WHAT IS EXPECTED:
Copy the lines of the records below verbatim, starting with the line containing "pose: elev=197.6 azim=228.3" and ending with the line containing "Dot at: (206, 193)".

===== INPUT ROWS =====

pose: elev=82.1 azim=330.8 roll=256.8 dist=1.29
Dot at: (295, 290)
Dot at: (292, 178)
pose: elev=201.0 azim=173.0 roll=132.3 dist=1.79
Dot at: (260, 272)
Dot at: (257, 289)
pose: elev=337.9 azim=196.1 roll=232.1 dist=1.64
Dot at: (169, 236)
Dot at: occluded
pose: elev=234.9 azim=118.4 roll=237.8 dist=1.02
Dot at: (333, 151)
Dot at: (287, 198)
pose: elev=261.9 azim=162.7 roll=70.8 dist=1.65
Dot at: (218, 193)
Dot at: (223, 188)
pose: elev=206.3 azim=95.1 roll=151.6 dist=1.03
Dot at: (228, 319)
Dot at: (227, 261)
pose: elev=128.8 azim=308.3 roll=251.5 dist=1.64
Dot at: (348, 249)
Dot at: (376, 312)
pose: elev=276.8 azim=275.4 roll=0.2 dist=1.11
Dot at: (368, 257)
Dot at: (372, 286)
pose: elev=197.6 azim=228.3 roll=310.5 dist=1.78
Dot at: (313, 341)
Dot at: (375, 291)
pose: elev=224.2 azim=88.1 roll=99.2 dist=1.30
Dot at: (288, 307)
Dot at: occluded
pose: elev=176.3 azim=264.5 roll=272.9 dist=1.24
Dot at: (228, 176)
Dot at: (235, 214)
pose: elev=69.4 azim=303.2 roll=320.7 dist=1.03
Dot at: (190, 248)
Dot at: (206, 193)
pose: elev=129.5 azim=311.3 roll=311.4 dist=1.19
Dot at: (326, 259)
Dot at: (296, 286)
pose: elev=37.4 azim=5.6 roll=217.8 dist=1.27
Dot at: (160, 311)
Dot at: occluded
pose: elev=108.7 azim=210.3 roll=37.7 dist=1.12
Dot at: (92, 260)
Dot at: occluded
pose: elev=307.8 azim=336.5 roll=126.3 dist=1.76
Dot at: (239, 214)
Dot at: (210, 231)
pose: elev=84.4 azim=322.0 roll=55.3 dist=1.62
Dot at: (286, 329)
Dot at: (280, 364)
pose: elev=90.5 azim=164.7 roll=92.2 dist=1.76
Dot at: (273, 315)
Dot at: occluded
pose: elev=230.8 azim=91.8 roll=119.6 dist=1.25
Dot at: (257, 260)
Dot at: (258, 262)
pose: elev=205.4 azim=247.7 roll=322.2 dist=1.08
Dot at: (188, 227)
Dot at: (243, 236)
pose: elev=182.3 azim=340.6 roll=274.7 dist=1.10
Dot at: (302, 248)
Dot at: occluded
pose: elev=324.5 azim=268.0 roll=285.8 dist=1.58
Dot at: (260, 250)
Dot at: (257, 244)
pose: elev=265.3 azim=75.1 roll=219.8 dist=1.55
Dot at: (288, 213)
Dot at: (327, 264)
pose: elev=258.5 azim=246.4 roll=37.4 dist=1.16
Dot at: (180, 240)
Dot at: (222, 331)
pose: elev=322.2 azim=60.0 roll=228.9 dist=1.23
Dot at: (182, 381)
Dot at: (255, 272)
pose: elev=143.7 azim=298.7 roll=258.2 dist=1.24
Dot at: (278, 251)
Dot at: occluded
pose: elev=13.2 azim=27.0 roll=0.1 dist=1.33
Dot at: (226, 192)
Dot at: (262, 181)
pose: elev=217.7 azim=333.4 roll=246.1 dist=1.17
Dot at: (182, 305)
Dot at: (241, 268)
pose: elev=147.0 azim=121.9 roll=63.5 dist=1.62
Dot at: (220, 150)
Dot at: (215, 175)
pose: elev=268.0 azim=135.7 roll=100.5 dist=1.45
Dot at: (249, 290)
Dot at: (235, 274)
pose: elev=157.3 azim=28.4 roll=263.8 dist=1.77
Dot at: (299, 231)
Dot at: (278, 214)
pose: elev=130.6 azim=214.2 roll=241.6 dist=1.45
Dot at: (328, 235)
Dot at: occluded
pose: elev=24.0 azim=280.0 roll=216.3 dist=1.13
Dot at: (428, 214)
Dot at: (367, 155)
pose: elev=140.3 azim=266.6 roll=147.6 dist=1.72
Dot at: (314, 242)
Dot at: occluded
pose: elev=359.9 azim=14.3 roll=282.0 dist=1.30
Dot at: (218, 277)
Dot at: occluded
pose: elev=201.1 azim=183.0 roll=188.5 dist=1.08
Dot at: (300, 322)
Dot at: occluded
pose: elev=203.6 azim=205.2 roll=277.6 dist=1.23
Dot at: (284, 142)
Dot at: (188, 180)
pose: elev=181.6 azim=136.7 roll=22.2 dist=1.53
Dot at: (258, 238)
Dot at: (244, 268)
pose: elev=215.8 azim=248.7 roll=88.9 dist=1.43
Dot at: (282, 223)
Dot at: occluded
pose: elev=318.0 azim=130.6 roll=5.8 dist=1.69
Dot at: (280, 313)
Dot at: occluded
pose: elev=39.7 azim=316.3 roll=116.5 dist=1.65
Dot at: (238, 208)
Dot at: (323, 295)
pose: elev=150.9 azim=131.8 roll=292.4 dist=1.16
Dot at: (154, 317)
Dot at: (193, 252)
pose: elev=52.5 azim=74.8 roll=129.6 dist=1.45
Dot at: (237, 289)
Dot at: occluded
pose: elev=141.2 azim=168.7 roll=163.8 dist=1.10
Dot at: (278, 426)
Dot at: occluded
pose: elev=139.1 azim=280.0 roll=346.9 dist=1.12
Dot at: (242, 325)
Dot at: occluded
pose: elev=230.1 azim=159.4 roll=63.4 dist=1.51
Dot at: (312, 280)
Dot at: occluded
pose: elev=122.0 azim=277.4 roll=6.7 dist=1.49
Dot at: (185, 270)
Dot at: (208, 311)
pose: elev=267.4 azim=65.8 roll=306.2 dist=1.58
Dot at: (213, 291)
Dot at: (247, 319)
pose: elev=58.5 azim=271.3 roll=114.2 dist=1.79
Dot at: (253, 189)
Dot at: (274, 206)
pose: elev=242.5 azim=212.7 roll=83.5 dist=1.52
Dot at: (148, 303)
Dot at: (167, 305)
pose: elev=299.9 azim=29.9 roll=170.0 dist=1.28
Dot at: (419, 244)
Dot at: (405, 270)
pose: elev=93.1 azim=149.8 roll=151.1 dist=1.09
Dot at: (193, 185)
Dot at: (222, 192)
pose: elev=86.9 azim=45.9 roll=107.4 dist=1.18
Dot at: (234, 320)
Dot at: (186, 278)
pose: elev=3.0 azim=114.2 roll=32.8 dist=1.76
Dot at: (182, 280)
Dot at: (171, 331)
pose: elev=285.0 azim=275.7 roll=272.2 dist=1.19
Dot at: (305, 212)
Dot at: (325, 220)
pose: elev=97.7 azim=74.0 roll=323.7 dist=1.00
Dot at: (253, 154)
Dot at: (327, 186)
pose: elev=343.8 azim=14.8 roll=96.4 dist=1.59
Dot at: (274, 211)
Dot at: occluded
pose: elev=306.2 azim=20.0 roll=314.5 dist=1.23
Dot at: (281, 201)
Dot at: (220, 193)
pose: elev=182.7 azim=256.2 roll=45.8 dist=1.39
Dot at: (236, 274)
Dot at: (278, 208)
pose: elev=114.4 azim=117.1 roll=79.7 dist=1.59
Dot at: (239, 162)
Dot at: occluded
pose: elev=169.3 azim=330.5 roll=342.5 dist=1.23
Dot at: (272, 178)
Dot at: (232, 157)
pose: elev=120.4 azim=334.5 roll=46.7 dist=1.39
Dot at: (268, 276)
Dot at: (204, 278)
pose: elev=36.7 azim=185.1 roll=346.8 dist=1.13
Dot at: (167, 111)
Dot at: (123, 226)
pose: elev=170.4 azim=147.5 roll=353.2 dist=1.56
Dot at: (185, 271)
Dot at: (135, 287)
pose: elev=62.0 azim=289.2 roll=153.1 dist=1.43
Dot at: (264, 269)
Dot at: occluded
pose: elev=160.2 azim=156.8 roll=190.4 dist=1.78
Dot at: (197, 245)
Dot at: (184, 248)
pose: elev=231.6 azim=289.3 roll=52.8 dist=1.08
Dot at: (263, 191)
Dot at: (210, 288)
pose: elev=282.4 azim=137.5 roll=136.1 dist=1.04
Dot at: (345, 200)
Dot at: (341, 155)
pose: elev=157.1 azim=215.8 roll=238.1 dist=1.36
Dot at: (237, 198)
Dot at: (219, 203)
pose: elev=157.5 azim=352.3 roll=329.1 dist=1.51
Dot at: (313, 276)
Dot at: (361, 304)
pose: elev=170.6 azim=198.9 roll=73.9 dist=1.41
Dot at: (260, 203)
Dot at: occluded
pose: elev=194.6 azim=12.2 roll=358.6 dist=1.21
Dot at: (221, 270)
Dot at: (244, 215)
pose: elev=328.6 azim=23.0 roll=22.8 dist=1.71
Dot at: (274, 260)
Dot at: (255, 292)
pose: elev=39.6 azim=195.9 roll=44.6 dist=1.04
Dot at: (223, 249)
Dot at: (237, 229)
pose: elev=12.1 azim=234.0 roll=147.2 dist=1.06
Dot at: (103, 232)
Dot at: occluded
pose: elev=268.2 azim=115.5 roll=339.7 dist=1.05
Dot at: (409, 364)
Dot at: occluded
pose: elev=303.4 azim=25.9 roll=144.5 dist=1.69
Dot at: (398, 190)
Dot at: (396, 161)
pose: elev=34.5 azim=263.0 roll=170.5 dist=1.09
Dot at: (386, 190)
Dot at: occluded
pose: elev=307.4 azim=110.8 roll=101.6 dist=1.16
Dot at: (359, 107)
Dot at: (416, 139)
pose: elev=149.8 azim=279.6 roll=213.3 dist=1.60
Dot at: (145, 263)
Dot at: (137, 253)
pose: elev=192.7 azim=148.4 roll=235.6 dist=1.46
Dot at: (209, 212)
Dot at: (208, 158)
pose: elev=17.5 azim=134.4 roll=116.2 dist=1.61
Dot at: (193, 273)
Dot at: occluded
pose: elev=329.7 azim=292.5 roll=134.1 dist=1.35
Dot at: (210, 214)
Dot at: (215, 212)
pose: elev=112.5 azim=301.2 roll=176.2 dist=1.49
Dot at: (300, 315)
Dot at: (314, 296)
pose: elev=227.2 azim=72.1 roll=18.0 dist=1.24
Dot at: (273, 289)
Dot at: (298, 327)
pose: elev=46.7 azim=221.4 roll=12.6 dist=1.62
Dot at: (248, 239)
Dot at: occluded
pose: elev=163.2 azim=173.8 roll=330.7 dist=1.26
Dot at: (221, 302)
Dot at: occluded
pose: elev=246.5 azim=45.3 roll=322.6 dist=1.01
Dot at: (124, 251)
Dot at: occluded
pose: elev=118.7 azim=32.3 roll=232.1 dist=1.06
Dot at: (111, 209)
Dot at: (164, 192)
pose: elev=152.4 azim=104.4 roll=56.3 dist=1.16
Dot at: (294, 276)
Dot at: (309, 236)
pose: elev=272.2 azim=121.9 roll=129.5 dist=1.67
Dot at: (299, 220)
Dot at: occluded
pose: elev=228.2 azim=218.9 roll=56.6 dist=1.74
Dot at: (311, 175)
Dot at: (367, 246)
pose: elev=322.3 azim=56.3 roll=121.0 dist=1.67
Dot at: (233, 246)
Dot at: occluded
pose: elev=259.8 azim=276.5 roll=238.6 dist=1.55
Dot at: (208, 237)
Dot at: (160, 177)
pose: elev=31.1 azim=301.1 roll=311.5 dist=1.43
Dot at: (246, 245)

=====

RESPONSE TO THE EXERCISE:
pose: elev=197.6 azim=228.3 roll=310.5 dist=1.78
Dot at: (313, 341)
Dot at: (375, 291)
pose: elev=224.2 azim=88.1 roll=99.2 dist=1.30
Dot at: (288, 307)
Dot at: occluded
pose: elev=176.3 azim=264.5 roll=272.9 dist=1.24
Dot at: (228, 176)
Dot at: (235, 214)
pose: elev=69.4 azim=303.2 roll=320.7 dist=1.03
Dot at: (190, 248)
Dot at: (206, 193)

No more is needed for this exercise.